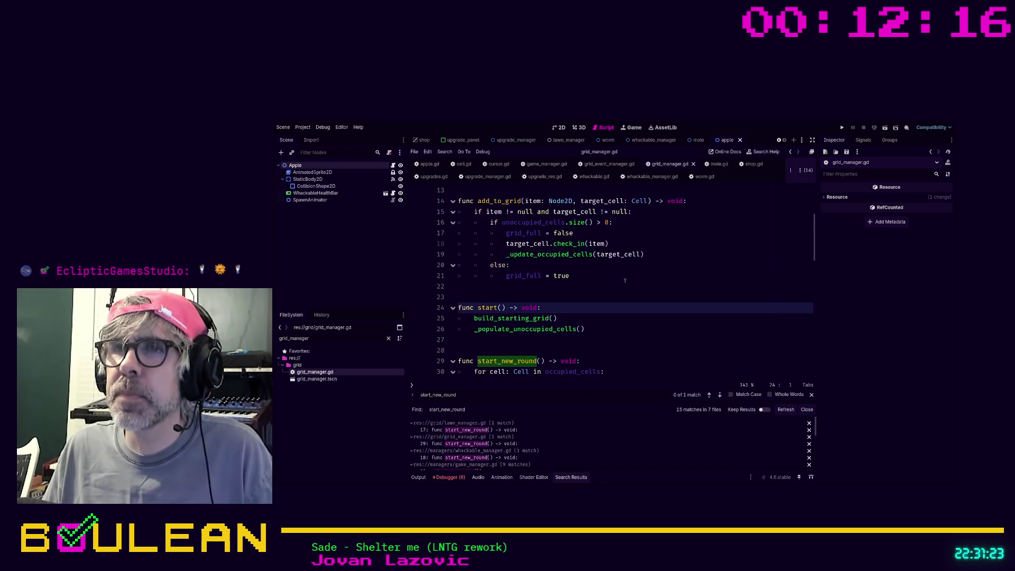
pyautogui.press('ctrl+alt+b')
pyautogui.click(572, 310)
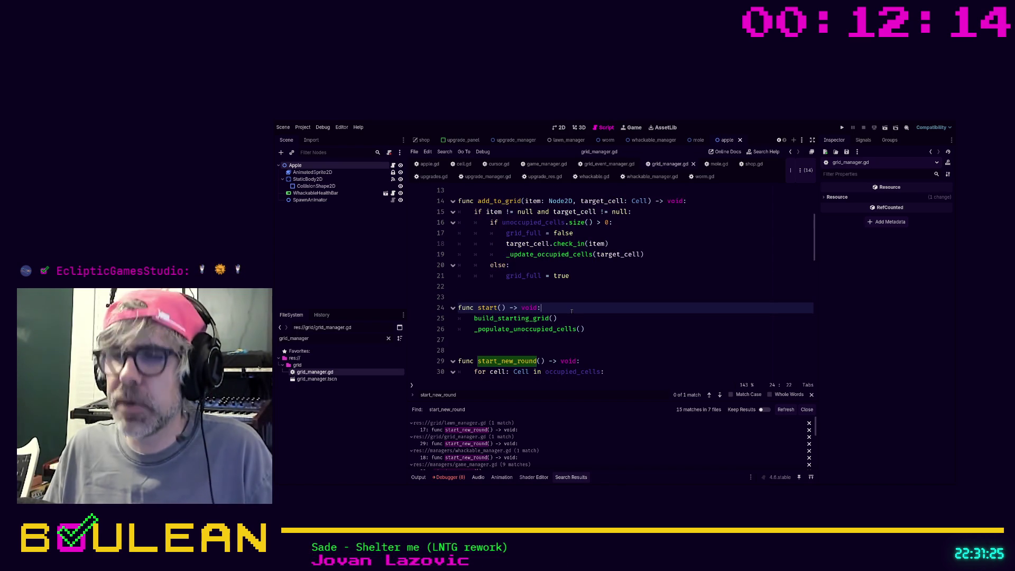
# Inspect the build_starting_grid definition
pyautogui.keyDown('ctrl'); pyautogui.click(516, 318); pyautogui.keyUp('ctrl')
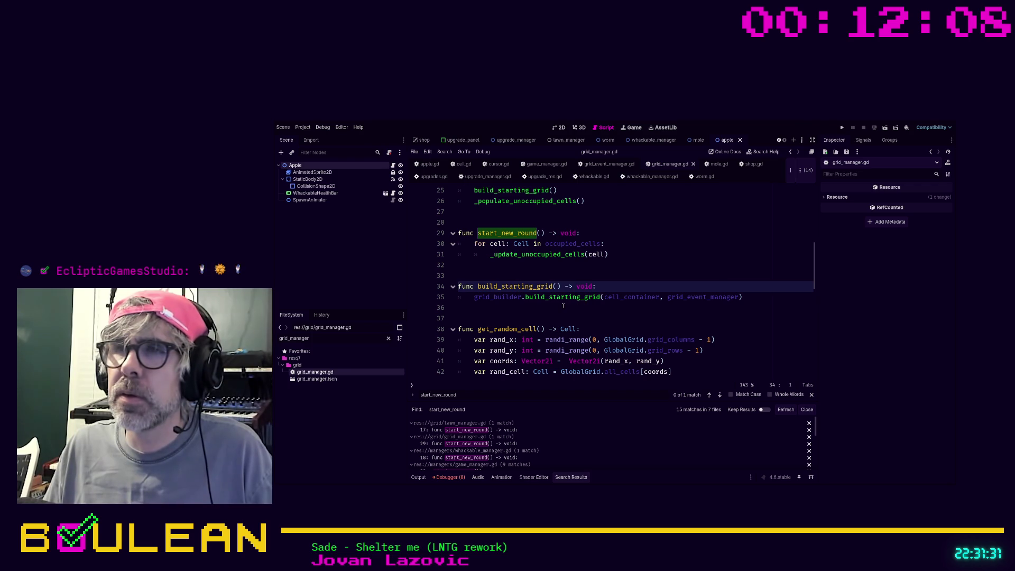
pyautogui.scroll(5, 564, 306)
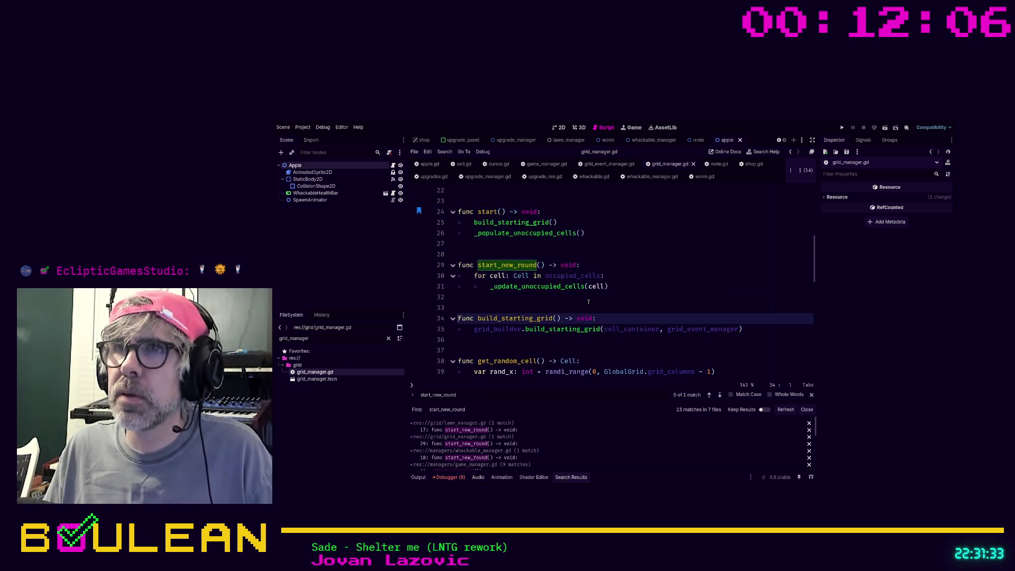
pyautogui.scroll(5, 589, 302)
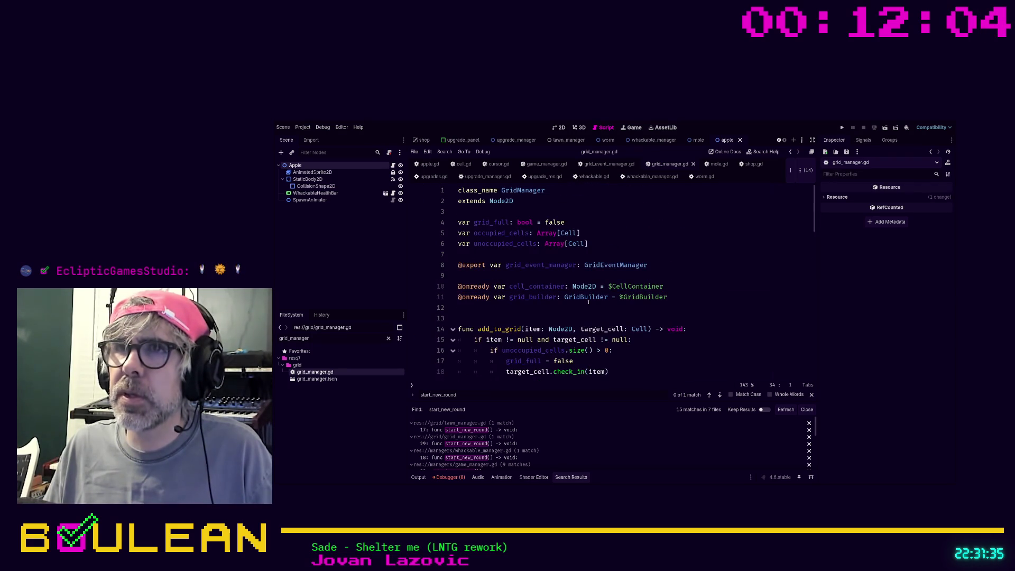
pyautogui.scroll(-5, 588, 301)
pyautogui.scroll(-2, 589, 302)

---

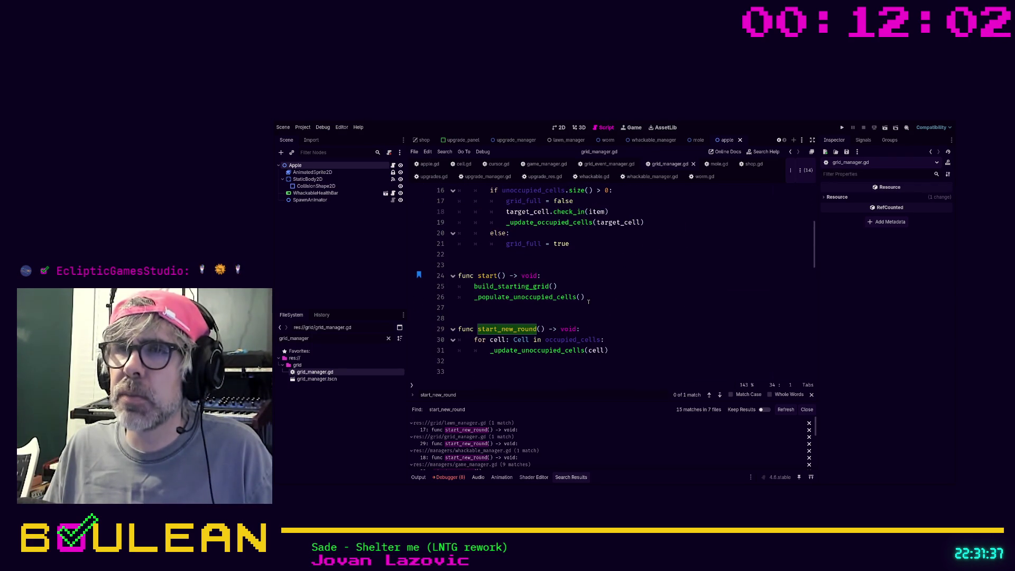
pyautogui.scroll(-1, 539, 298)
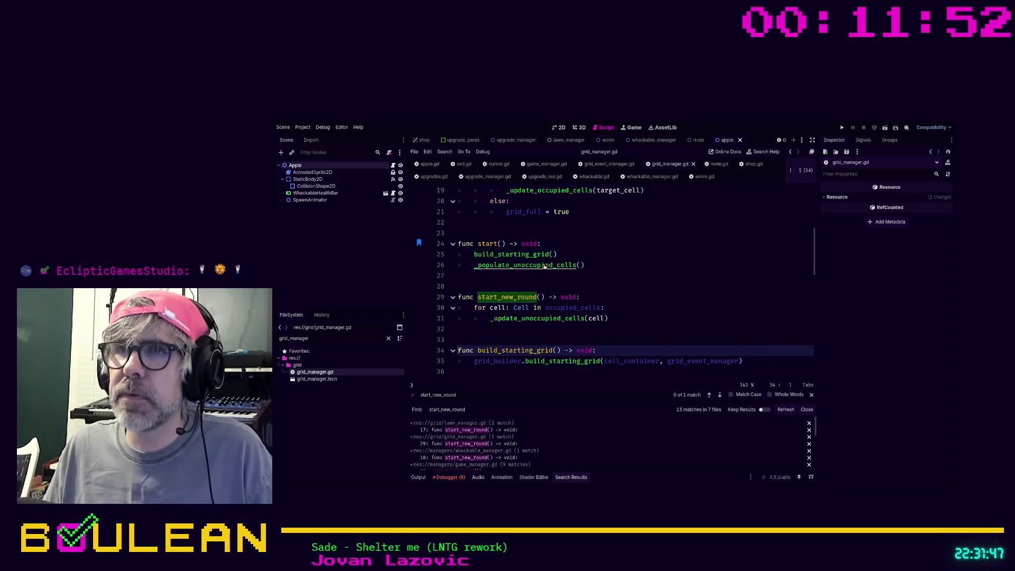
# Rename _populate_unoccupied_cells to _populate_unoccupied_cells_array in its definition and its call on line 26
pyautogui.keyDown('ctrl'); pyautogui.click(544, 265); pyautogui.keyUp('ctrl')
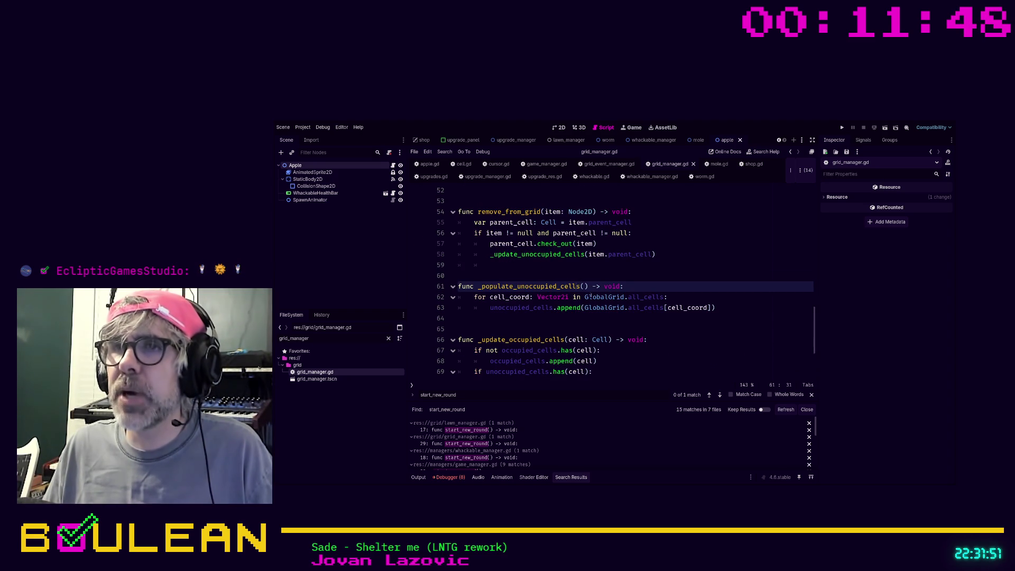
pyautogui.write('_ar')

Required action> Output exactly the lines above, beginning at the one with "pyautogui.scroll(5, 589, 302)" and stopping after the one with "pyautogui.scroll(-2, 589, 302)". Pictures are to be omitted.

Solution to this exercise>
pyautogui.scroll(5, 589, 302)
pyautogui.scroll(-5, 588, 301)
pyautogui.scroll(-2, 589, 302)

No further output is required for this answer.